Here we provide the instructions on how to setup TeleMoMa with OmniGibson.
iGibson is a simulation environment providing fast visual rendering and physics simulation based on Bullet. It is packed with a dataset with hundreds of large 3D environments reconstructed from real homes and offices, and interactive objects that can be pushed and actuated.
We provide a script to test TeleMoMa in an empty iGibson environment so that users can quickly test their installation. This also means that we can easily install it using pip,
(telemoma) > pip install igibson
For a more complete usage of TeleMoMa in a simulation environment, please checkout instructions on OmniGibson below.
To get started, simply run,
(telemoma) > python telemoma/demo.py --robot <tiago or fetch> --teleop_config <path to telemoma config>
Where the --robot
can be chosen between tiago and fetch, and the --teleop_config
is the config file specifying the input modality for teleoperation. Sample configurations are provided in the telemoma/configs folder.
OmniGibson is the official simulation platform for BEHAVIOR-1K, and provides a novel environment that supports robotics tasks via realistic physics simulation and rendering of rigid bodies, deformable bodies, and liquids.
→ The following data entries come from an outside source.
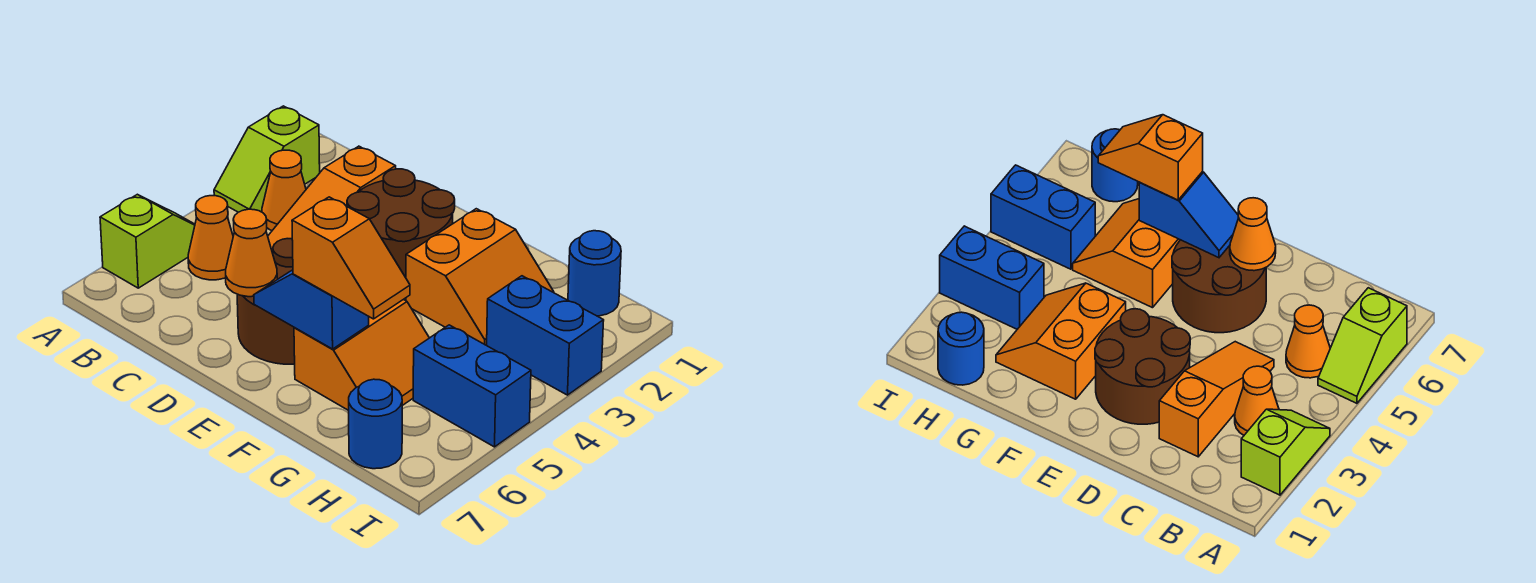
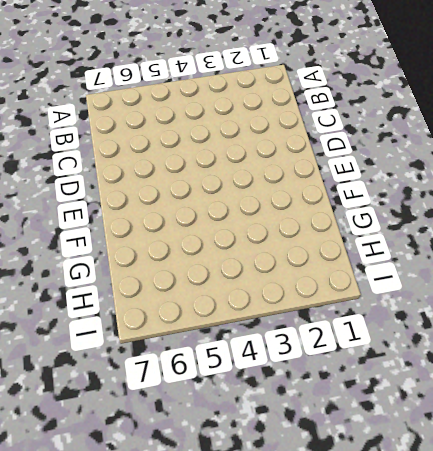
none -> lime 1x2 slope [214,106,320,212]
none -> lime 1x2 slope [100,194,195,288]
none -> orange 1x1 cone [262,150,306,230]

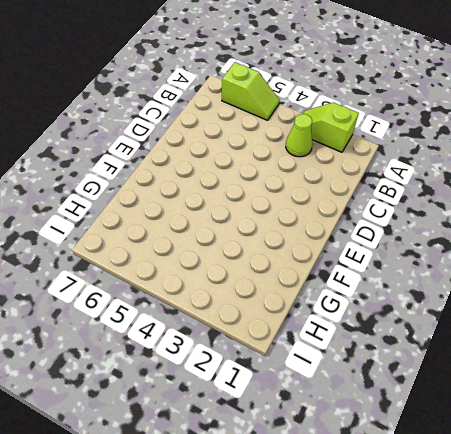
lime 1x1 cone [286,114,313,157] -> orange 1x1 cone [262,150,306,230]
none -> orange 1x1 cone [188,196,233,280]
none -> orange 1x3 slope [268,146,396,251]
none -> brown 2x2 round brick [347,169,455,278]

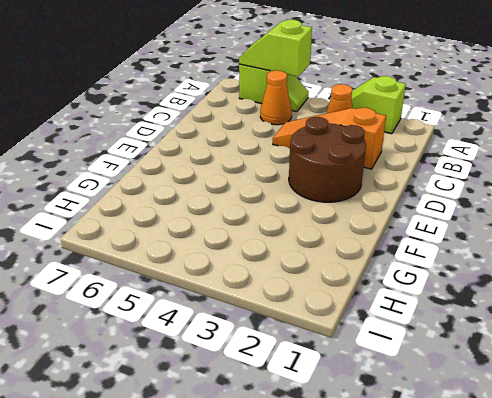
lime 1x2 slope [239,20,312,77] -> none
none -> brown 2x2 round brick [237,239,295,364]
none -> orange 2x2 slope [406,209,554,345]
none -> orange 2x2 slope [294,300,429,411]

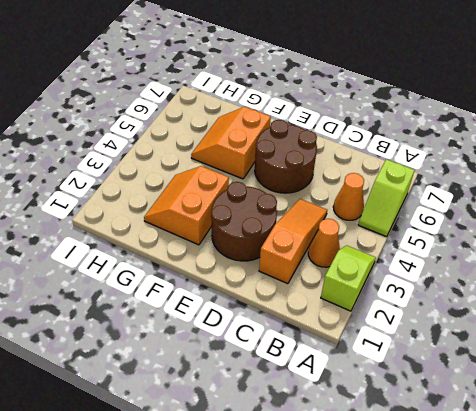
none -> blue 1x1 round brick [568,231,621,316]
none -> blue 1x2 brick [487,276,604,395]
none -> blue 1x2 brick [413,325,531,447]

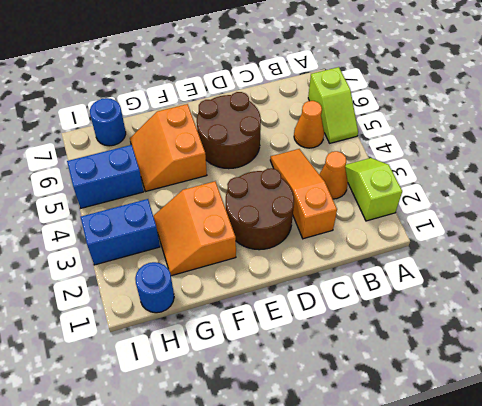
none -> orange 1x1 cone [226,209,277,297]
none -> blue 1x2 slope [254,270,369,349]
none -> orange 1x2 slope [292,197,410,319]

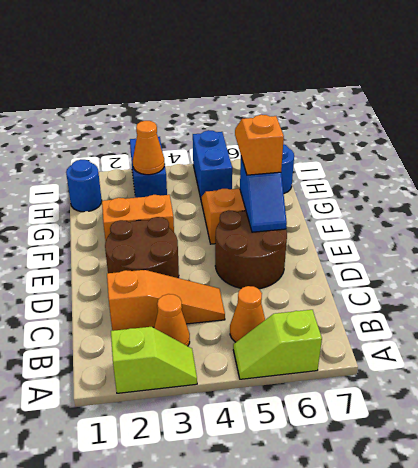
orange 1x1 cone [133,121,165,175] -> orange 1x1 cone moved to [226,209,277,297]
Please follow OmniGibson's official installation guide to install OmniGibson from source. Please make sure you install the nightly build (i.e. clone the repository from <og-develop> branch).
OmniGibson provides demo scripts of using TeleMoMa for robot teleoperation. To get started, simply run,
(omnigibson) > python omnigibson/examples/teleoperation/robot_teleoperate_demo.py
and then follow the prompt to choose the robot and teleoepration method as you desire.
TeleMoMa can easily be integrated with real robots. Code for a real PAL Tiago++ and Toyota HSR robot is provided in the telemoma-real branch.
We use ROS for communicating with the robots, thus requiring some additional dependancies.
TeleMoMa can be quickly set-up on a new robot through a simple gym environment acting as an interface between TeleMoMa and the robot. The gym interface must use the following convention for actions and observations,
# actions
- right: end-effector cartesian position and orientation delta + grasp (7-dimensional)
- left: end-effector cartesian position and orientation delta + grasp. Ignored for single arm robots (7-dimensional)
- base: X, Y linear velocity and Z angular velocity (3-dimensional)
- torso: torso delta (1-dimensional)
# observations
- right: end-effector position and quarternion wrt robot base + gripper open/close state (8-dimensional)
- left: end-effector position and quarternion wrt robot base + gripper open/close state. None for single arm robots (8-dimensional)
- base: X, Y position delta and Z angular delta wrt the initial position of the robot at reset. Only required for vision teleop mode, can be None for rest (3-dimensional)
- torso: torso qpos (1-dimensional)
An example sim environment is provided here which can be run with the telemoma/demo_igibson.py
script as shown above. A real robot environment on a Tiago++ is available here.
We are always looking to extend the support of TeleMoMa to more robots. If you use TeleMoMa with a robot not currently supported and would like to contribute, feel free to open a new PR.